Art Medeiros

From an “Ecologist Directory” maintained by the ESA Education Office about 2004-2005. Profile circa 2004.

Position                     Research Biologist

amedeiros_profileArt Medeiros is a reluctant expert. He came to ecology gradually, first as a non-scientific plant enthusiast, interested only in local Hawaiian flora, wanting to know only the Hawaiian names of the plants around him. As he learned more and more about the islands’ natural history, he grew worried about the spread of weeds through his favorite places. “I saw things going extinct, which triggered my interest in finding out why that was happening. I wanted to know what was going on, and that was the beginning of the journey.”

Art began with a volunteer project, putting up fencing to keep non-native animals out of Haleakala National Park, one of the premier rain forest areas in the Hawaiian Islands. He established a reputation among the local park rangers as someone knowledgeable about the area and eventually was offered a job working for the park’s research biologist. First, Art declined  the offer. “I had always considered botany my hobby. I was skeptical about taking it on as my job. Could doing something I love be a valid career option?”

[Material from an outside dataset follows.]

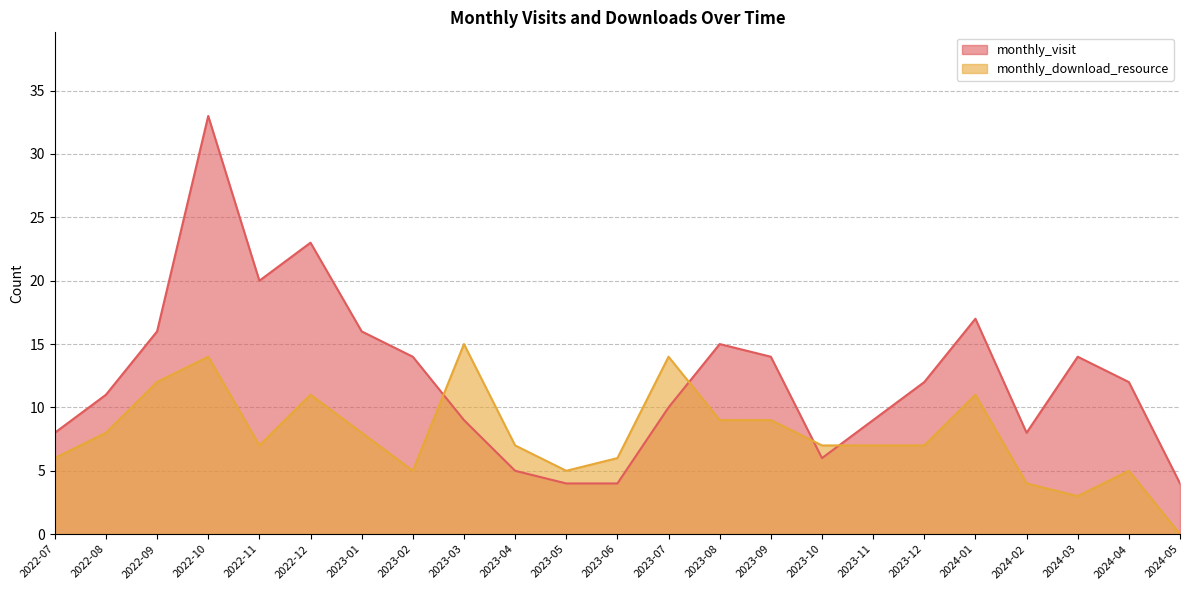

Rank the categories by monthly_download_resource value from lowest to highest.

2024-05, 2024-03, 2024-02, 2023-02, 2023-05, 2024-04, 2022-07, 2023-06, 2022-11, 2023-04, 2023-10, 2023-11, 2023-12, 2022-08, 2023-01, 2023-08, 2023-09, 2022-12, 2024-01, 2022-09, 2022-10, 2023-07, 2023-03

The park biologist told him that based on what people had said about Art, he would not regret taking the job. “So, I said okay, there’s a time in life when you need to try something. It’s time to take a chance. And I took it.”

Although Art didn’t have a degree in science, he became friends with an eminent professor who became his mentor. “He reminded me that many of the great biologists didn’t have degrees. Many had gifts, and he thought I did too. It was through conversations with him about Hawaiian plants that my confidence grew. He let me know that I was on course and that I was challenging the limits of what was known. Most biologists can point to a handful of people who profoundly influenced them, who gave them the feeling that they could do it.”

From there, Art worked on a tremendous variety of projects for the Biological Resources Division of the US Geological Survey in Hawaii. He is currently program field leader at Haleakala National Park Field Station and is also a graduate student working on his doctoral degree in botany. He studies the mechanisms of weed invasions, the role of disturbances on natural ecosystems, and investigates how fruit-eating birds aid in the spread of non-native plants throughout the islands.

Art thrives on applying ecological knowledge to local-level management concerns. His day-to-day work ranges from rain forest field trips to “boring, but ultimately constructive meetings,” and he is particularly pleased to be involved with community education projects designed to bring scientific understanding and information to local Hawaiians. “Empowering Hawaiians with science is going to be very good. I am extremely pleased that I can play a role in that.”

When advising students interested in biology, Art says, “If your heart is really in it, if you’re really committed, if you really feel strongly, try it. You have to love what you do if you want to be among the best in a growing field.”

“I get to work every day in the kinds of places people spend thousands of dollars to see on ‘ecovacations.’ This is worth zillions of dollars to me. For me, there would be no other way to live.”

“Ultimately, I’m proud of what we’re doing. I wonder how future generations will judge the quality of  our stewardship. I hope they think we did our best. I know I’m going to look back when I retire and say, ‘Well, we worked hard.’ It’s better to try something, because we know what’s going to happen if we do nothing.”